We have adopted a written code of business conduct and ethics, which is intended to qualify as a “code of ethics” within the
meaning of Item 406 of Regulations S-K of the Exchange Act, which we refer to as the Lowes Code of Business Conduct and
Ethics (the Code). The Code applies to all employees of the Company, including our principal executive officer, principal
financial officer, principal accounting officer or persons performing similar functions. The Code is designed to ensure that the
Company’s business is conducted in a legal and ethical manner. The Code covers all areas of professional conduct, including
compliance with laws and regulations, conflicts of interest, fair dealing among customers and suppliers, corporate opportunity,
confidential information, insider trading, employee relations, and accounting complaints. The full text of the Code can be
found on our website at www.Lowes.com, under the “About Lowe’s”, “Investors”, and “Governance - Code of Business
Conduct and Ethics” captions. You can also obtain a copy of the complete Code by contacting Investor Relations at 1-800-813-
7613.
We will disclose information pertaining to amendments or waivers to provisions of the Code that apply to our principal
executive officer, principal financial officer, principal accounting officer or persons performing similar functions and that relate
to any element of the Code enumerated in the SEC rules and regulations by posting this information on our website at
www.Lowes.com. The information on our website is not a part of this Annual Report on Form 10-K and is not incorporated by
reference in this report or any of our other filings with the SEC.

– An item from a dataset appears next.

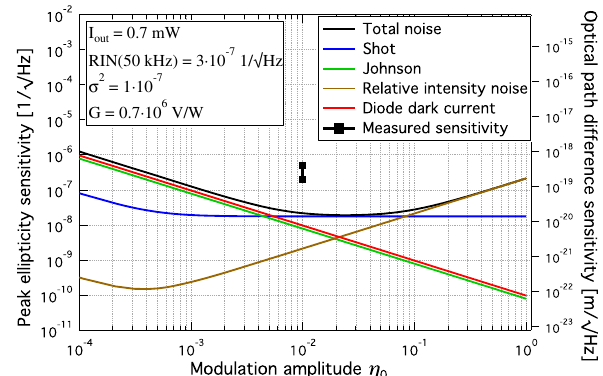
Fig. 2 Noise budget of the principal noise sources as a function of the modulation amplitude η 0 for the PVLAS polarimeter. A minimum which coincides with shot-noise sensitivity exists. Superimposed on the plot is the experimental sensitivity between 10 and 20 Hz with η = 10 − 0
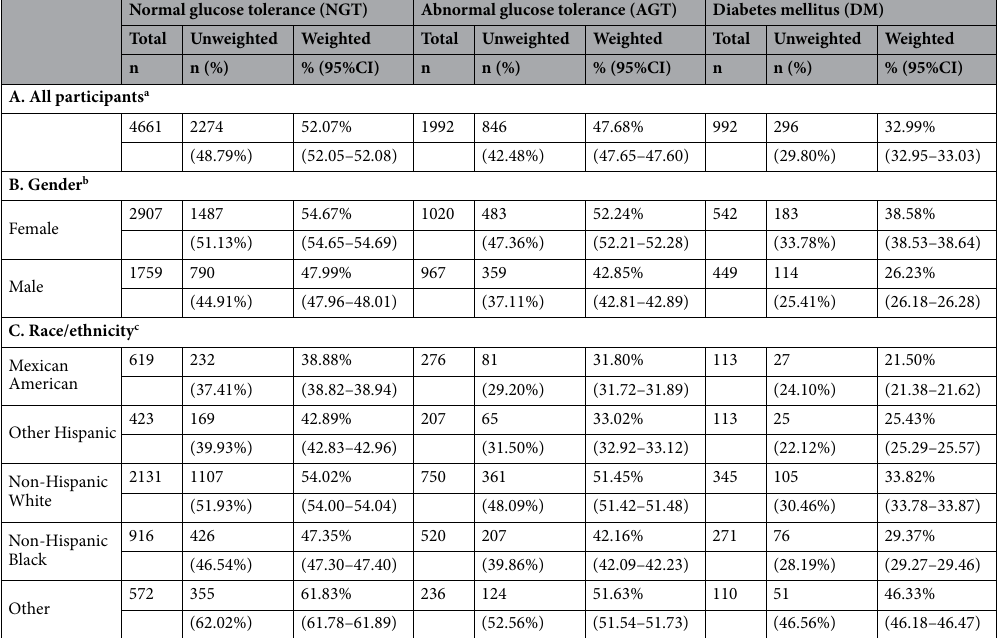
Table 5. Body mass index-standardized seropositivity rates (%, with 95% confidence intervals [CI]) after hepatitis B vaccination, separated by glucose tolerance state. a P < 0.0001 for the weighted percent among three glucose tolerance states. b P < 0.0001 for weighted percent between both genders in all three states of glucose tolerance and for weighted percent among three states of glucose tolerance in both genders. c P < 0.0001 for weighted percent between among 5 racial/ethnic groups in all three states of glucose tolerance and for weighted percent among all three states of glucose tolerance in all 5 racial/ethnic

Item 11 - Executive Compensation
Information required by this item is furnished by incorporation by reference to all information under the captions “Information
About the Board of Directors and Committees of the Board – Compensation of Directors”, “Compensation Discussion and
Analysis”, and “Compensation Committee Report” in the Proxy Statement.
Item 12 - Security Ownership of Certain Beneficial Owners and Management and Related Stockholder Matters
Information required by this item is furnished by incorporation by reference to all information under the captions “Security
Ownership of Certain Beneficial Owners and Management” and “Equity Compensation Plan Information” in the Proxy
Statement.
Item 13 - Certain Relationships and Related Transactions, and Director Independence
Information required by this item is furnished by incorporation by reference to all information under the captions “Information
About the Board of Directors and Committees of the Board – Director Independence” and “Related Person Transactions” in the
Proxy Statement.
Item 14 - Principal Accountant Fees and Services
Information required by this item is furnished by incorporation by reference to all information under the caption “Audit Matters
– Fees Paid to the Independent Registered Public Accounting Firm” in the Proxy Statement.